素晴らしい若者の話(介護士)

旅立ちの「ありがとう」は私の宝物

私の82歳の母が入所している施設でのことです。会いに行った後で母の入浴の時間となり、施設の休憩室と食堂が一緒で母の時間待ちをしていたところ、その休憩室に若い30歳頃の男性で介護士と思われる方が休憩来られました。

その介護士の方に施設の事とか母の話などを聞いておりましたが、私自身が母の介護で苦労し身も心もボロボロになった事を思うと、この若者がどのような気持ちで大変な介老人護の仕事へ進まれたか聞いてみたくなり、お話を聞かして頂きました。

彼は子供が好きで運動が得意だったので、自分の将来に向かっての大学を選ぶ過程で選択したのは、得意な運動を活かせて、子供との接点を持てる幼児保育科の体育コースに進む事を決めたとの事でした。

大学を卒業した後は、希望の幼稚園に就職し目標としていた運動の新米先生となりました。子どもの好きな彼は、誰よりも早く園児たちとの交流もスムーズにこなし、人気者で園児たちに慕われるお兄さんとして楽しく働いていたとのことです。

そして1年が過ぎ2年目を迎え仕事も分かり全てが上手く回り始めた24歳頃の記憶だったと言っておりました。

データセットに含まれる行
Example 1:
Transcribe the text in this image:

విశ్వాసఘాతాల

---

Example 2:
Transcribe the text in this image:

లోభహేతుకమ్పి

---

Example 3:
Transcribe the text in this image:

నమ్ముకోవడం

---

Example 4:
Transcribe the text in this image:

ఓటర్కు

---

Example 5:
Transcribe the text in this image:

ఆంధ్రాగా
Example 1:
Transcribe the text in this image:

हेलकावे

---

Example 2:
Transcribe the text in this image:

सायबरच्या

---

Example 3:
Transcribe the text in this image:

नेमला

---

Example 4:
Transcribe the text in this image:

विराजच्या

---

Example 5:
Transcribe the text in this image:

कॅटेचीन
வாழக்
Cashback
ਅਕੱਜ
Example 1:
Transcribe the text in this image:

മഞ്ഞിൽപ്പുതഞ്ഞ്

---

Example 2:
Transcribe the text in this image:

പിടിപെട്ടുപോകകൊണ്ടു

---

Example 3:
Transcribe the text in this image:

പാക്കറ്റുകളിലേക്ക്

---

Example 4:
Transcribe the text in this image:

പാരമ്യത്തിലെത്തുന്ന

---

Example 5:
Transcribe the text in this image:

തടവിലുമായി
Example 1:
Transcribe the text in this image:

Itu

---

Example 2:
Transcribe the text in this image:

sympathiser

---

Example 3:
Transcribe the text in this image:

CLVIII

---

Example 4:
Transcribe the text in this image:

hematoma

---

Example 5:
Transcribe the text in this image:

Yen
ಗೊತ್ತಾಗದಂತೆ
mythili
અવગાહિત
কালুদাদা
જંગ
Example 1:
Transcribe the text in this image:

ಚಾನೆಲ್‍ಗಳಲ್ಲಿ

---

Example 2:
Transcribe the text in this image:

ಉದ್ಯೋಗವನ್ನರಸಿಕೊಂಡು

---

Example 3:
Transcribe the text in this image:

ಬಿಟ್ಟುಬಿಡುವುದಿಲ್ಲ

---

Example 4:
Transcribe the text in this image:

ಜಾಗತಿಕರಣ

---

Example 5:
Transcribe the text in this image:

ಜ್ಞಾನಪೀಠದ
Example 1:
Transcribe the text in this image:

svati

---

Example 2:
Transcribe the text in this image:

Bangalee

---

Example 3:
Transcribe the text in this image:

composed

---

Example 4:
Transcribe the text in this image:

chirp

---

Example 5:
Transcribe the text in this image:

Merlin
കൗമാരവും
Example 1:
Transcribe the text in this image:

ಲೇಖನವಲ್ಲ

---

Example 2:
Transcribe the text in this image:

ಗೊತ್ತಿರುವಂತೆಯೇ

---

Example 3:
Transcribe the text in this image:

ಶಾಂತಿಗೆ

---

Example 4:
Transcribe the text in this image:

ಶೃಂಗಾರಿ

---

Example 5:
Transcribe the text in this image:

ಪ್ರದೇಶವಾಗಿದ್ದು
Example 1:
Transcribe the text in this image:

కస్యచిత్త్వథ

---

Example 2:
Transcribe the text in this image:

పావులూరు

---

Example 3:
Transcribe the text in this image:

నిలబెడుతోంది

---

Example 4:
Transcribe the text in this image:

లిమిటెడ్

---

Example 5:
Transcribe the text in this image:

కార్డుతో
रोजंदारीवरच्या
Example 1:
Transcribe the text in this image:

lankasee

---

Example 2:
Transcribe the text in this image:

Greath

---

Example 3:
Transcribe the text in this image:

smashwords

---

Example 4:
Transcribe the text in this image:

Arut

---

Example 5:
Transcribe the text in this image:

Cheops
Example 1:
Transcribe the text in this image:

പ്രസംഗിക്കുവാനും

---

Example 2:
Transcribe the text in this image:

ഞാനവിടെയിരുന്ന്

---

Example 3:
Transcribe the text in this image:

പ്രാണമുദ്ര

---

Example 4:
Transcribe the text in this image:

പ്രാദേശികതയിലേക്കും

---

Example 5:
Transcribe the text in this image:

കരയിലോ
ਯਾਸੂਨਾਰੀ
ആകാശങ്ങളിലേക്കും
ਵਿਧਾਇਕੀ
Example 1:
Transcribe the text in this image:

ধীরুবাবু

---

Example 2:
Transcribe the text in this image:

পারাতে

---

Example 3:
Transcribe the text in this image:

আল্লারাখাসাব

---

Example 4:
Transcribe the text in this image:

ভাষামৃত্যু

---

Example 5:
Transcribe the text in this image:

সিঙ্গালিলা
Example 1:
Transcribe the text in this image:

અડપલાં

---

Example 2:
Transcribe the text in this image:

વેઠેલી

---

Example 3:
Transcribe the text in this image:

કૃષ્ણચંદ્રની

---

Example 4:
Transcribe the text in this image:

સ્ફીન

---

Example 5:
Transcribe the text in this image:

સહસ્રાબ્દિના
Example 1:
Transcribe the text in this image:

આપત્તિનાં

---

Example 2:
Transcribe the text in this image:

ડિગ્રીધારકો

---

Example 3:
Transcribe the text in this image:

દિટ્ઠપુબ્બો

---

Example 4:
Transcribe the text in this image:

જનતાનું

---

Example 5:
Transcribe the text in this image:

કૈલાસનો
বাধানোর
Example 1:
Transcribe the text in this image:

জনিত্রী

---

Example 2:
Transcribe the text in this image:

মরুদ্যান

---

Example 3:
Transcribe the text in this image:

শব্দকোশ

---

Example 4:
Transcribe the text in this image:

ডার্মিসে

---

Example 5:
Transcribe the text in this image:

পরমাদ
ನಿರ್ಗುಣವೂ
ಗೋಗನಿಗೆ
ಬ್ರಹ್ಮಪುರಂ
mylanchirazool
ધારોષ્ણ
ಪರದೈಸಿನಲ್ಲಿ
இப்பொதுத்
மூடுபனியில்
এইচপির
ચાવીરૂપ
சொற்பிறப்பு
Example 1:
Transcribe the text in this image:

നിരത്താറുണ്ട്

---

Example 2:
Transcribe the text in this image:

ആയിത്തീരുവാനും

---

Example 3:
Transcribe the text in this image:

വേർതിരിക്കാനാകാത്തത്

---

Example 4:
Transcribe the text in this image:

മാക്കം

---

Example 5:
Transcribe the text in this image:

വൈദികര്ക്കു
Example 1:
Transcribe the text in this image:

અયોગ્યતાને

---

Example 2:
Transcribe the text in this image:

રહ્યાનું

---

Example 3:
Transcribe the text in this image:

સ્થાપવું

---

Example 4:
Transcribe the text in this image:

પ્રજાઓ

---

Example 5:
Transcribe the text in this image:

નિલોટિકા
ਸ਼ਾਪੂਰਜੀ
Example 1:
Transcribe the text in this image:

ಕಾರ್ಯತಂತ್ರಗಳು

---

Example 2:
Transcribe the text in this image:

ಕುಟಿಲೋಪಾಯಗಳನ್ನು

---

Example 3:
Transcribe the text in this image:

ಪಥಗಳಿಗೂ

本文への設問 →
**a)** 介護士の話の「彼は子供が好きで運動が得意だ」で始まり「しく働いていたとのことです。」で終わる部分を、「幼稚園」を「保育園」に置き換えて書き直すこと。
**b)** 介護士の話をもとに、次の問いに答えること。
(i) 施設に入所している母は何歳か。
(ii) 若者が大学で進むことを決めたのは何科の何コースか。
(iii) 若者が語った記憶は何歳頃のものか。
**c)** 介護士の話の本文を、最後の文の後から続けて書くこと。

設問ごとの解答 →
**a)**
彼は子供が好きで運動が得意だったので、自分の将来に向かっての大学を選ぶ過程で選択したのは、得意な運動を活かせて、子供との接点を持てる幼児保育科の体育コースに進む事を決めたとの事でした。

大学を卒業した後は、希望の保育園に就職し目標としていた運動の新米先生となりました。子どもの好きな彼は、誰よりも早く園児たちとの交流もスムーズにこなし、人気者で園児たちに慕われるお兄さんとして楽しく働いていたとのことです。

**b)**
(i) 82歳
(ii) 幼児保育科の体育コース
(iii) 24歳頃

**c)**
彼が話すには、『私は今の仕事に満足している自分の心中で、何かがふつふつと湧いてくるのを不思議な感じで受け止めていたように思えます。決して今の仕事に不満が有るわけでなく、楽しく働いているのですが、私の仕事はこれでいいのだろうか? 疑問を持ち始めました。何かが自分を突き動かしている様でなりませんでした。

その何かが解らず2ヶ月が過ぎた頃です、出勤途中の急ぎ足でいつもの公園を横切って通りの道に出ようとする所で、前から来たお婆さんが何かにつまずいたのか、お婆さんの杖が私の前に転がって来たのです。

杖を拾いお婆さんを抱えて立ち上がらせて、「大丈夫ですか、お怪我は有りませんでしたか」と声をかけのですが、お婆さんは「何ともありません、大丈夫です、有難う御座います」そして「あなたは優しい子ですねー」と答える笑顔を見た瞬間、フラシュバックのように父方の大好きな幸子お婆ちゃんとダブって見えたのです。

再度「有り難うね~」と礼を言って朝の散歩から帰る後姿を見送っていました。幸子御婆ちゃんはもう13年前に亡くなっていたのですが。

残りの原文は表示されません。